跨越生死,那些误会和矛盾都变得无足轻重。
仿佛一阵尘埃,风一吹,就散了。
「老公,其实我一直挺怕你的。」
「我也很奇怪,为什么呢?」
「可能因为一开始你就是老师的姿态进入我的生活。」
「你是救赎者,也是教导者。对你,我始终习惯仰望。」
「就算身居高位, 我还是会不自信。毕竟我的那点本事,都是你教的。」
「原来是这样。

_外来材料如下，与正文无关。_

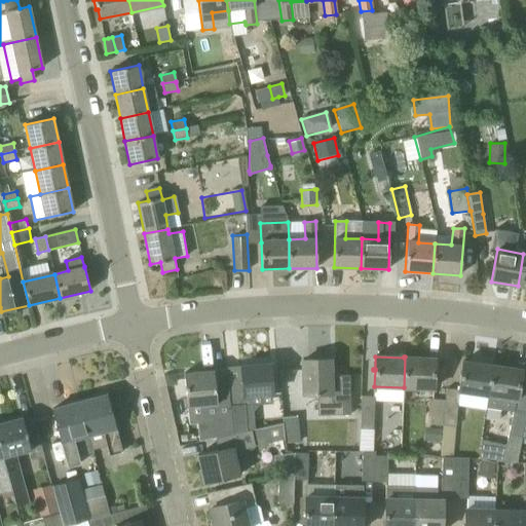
[(405,357),(404,387),(434,389),(435,373),(436,373),(436,372),(435,371),(435,359),(406,358),(406,357),(405,357)]
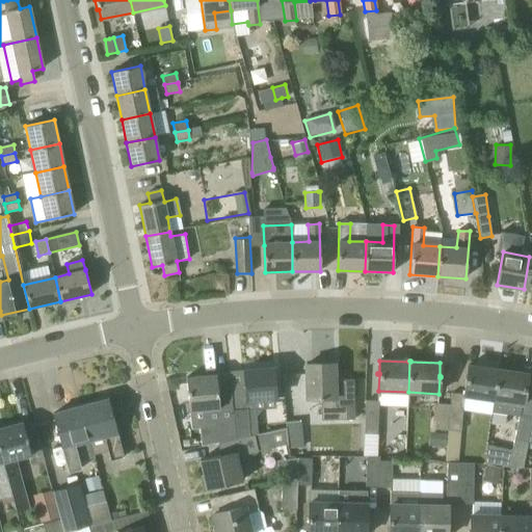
[(347,419),(346,406),(336,406),(336,398),(335,398),(334,364),(306,365),(307,399),(321,399),(321,419),(347,419)]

」
傅庭溪哭笑不得,「早知道, 我就换一种姿态进入你的生活了。」
「什么意思?」
「意思是,我爱你,比你以为的早,也比你知道的深。」
「我第一次见你不是冬天那场特殊的演奏会,而是很多年前你妈妈还在的时候。」
「在一个聚会上,堂兄一群人孤立我,只有你笑眯眯地给我送了一块小蛋糕, 你说『虽然不知道你为什么不开心,但是吃点甜的会开心哦。』你笑得那么甜美, 当时我就一阵悸动。我想, 你肯定生活在一个很幸福的家庭。」
「后来再见,你却变了, 你母亲离世,你变得阴郁孤僻,被那个所谓的弟弟欺负。我其实不爱管闲事,可那天却泛起一阵心疼,为你心疼。」
「或许从那个时候开始,我就为你沦陷了。我知道你一直在伺机报复, 却始终被压制, 处处被排挤,郁郁不得志。」
「可即便如此, 你始终没有放弃。我喜欢你不服输的劲儿,喜欢你昂扬的生命力, 我知道,我的机会来了。」
「当时的我只想帮你,却没想到无意识流露的阴暗面会让你害怕。」
「青梧, 如你所见, 我不是一个好人,但我对你的喜欢却是真的。」
他将我的手十指紧扣:「你不知道我有多嫉妒程帆。嫉妒他比我早认识你,嫉妒他陪了你那么多年。」
「从小的教育和个人成长经历, 我无疑是骄傲的。可那么骄傲的我,却一次次为你心动,为你着迷, 被你变成一个初尝情事的毛头小子, 被你拉下神坛,清醒沉沦。」
我从来不知道,在我以为的恐惧背后,傅庭溪藏了那么炙热的真心。
千言万语,不知从何诉说, 只能用亲吻表达我的感情。
「傅庭溪, 我爱你,从初见,到现在,从未改变。」
「宋青梧, 我也爱你,一如往昔。」
我们都是在爱情里迷路的笨蛋。
好在迷途知返,终于回到最初的起点。